Peace. Be still. Be fully alive in your grief, in your sorrow, in your anxious moments. Peace is found, when you let it all go, and embrace that moment, the sacred moment of awe that is the gift of grieving and living.
Choosing to learn to grieve gives me the hope and desire to live fully and help others
I am finding myself invigorated with a renewed intentionality. I find myself embracing each morning with an attitude of deep gratitude that I have another day to live my life. I am cognizant of that truth. I only have today, and yet it may be my last day, but I have today to live. I cannot change yesterday, and I cannot do anything about tomorrow, or next month or next week for that matter.
All I can do about the future is to prepare myself and my loved ones for my eventual exit from this life on earth. In light of that I want my life to be a blessing to others and to help and assist others to see and understand the brevity and insecurities of life. We can only live life in the moments that make up our day, and the encounters we have with family, loved ones, and the people we work with. I can only try to make a difference in the immediate circumstance that unfold before me as I engage with people.
I can choose to take life as it happens in front of me, and respond in love and grace as it unfolds. I am finding myself thinking of death and dying more regularly now that I have experienced dealing with cancer. I am extra sensitive to what my body is telling me and what I do with my body. After all it is my body that will eventually die and my spirit will live on. But I want to remain as long as I can and be a blessing to my family, friends and the other people that I encounter in life.
In order to be prepared I have even moved from thinking of the elements of what I want for my funeral and have begun to actually plan it out. I want to de-clutter my life, by making arrangements for things that I should not burden my wife and children with. I am forcing myself to be become less attached to things, such as my precious books, and I am going to give some away to my children and sell some as well. I want to put in place those things that pertain to my death, so that the ones I love will not have to deal with grief and my death and all the “stuff” that made up my life. I want to get rid of the Egyptian Pharaoh mindset of gathering possessions with me to take to the afterlife. I want to remove clutter and make life simpler and richer, for those that I love and cherish.
None of us know how much time we have, so live!

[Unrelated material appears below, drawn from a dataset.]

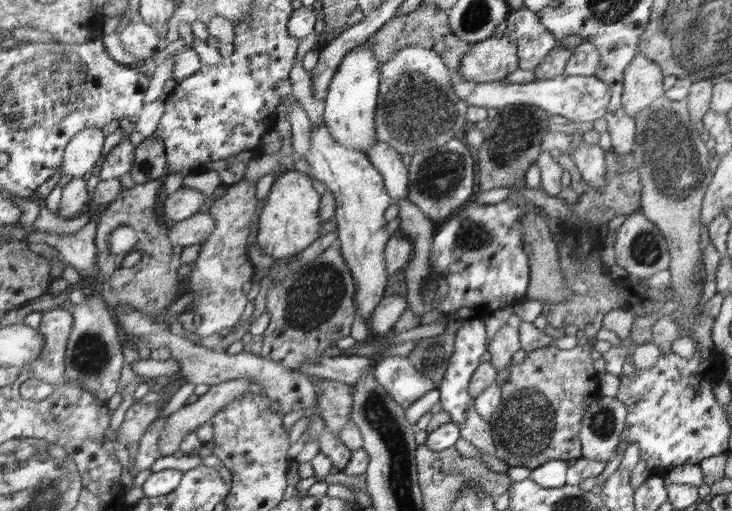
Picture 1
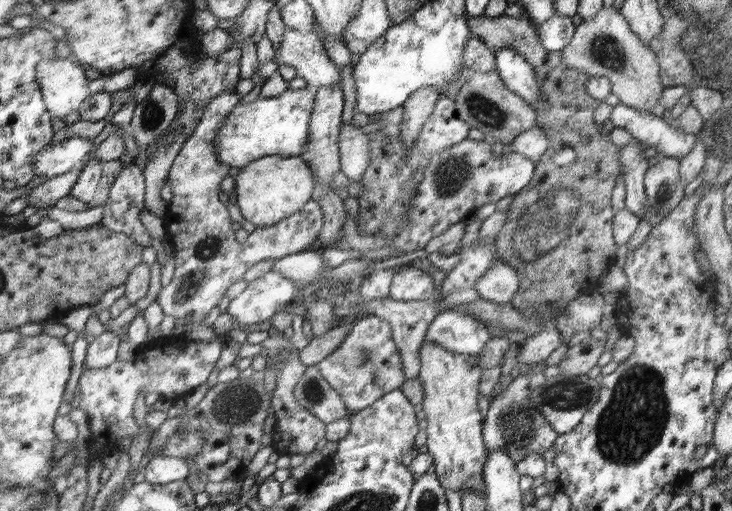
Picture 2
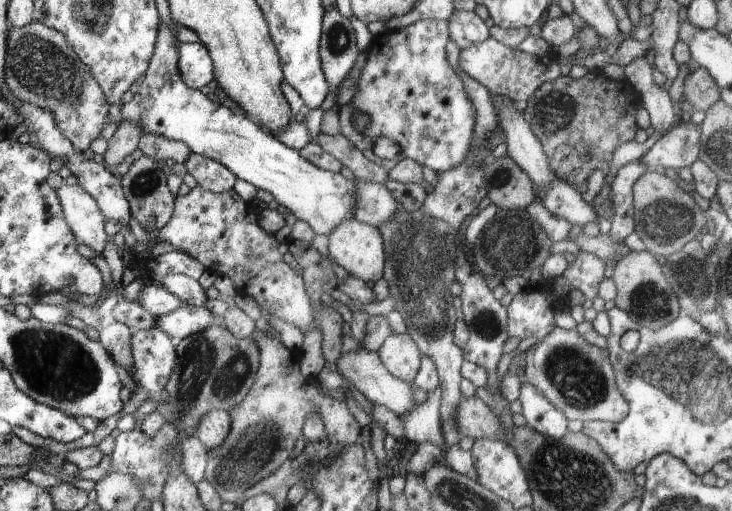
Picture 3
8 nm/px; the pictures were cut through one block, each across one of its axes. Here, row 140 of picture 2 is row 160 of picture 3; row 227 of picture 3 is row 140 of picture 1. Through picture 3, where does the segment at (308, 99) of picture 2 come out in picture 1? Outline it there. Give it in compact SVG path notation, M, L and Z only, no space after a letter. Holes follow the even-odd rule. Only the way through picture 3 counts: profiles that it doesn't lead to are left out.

As one who faces each day now, knowing that I will die, I want each day to be a good day, a day that I fully embrace as a gift from God for me. I want to grieve well, knowing that I will die. I want to live well knowing that each day is a gift for me. I want to be able to die well, knowing that my life is in God 24/7 and that I cannot ever be separated from Him or He from me. I know that I will one day be separated physically from my children and loved ones, but as Jesus said, at the day of the resurrection, I shall see them all again, all these people that I leave behind after my death, and it is all good. Living, experiencing pain and sorrow and loss, and grief are all a part of the human condition. Dying in the end is a gift, and it is a doorway to the next life. It is just that most of us have a hard time with the journey of decline, dying, death and decay. It’s OK. We are all going through it. As they say, “No one gets out alive!”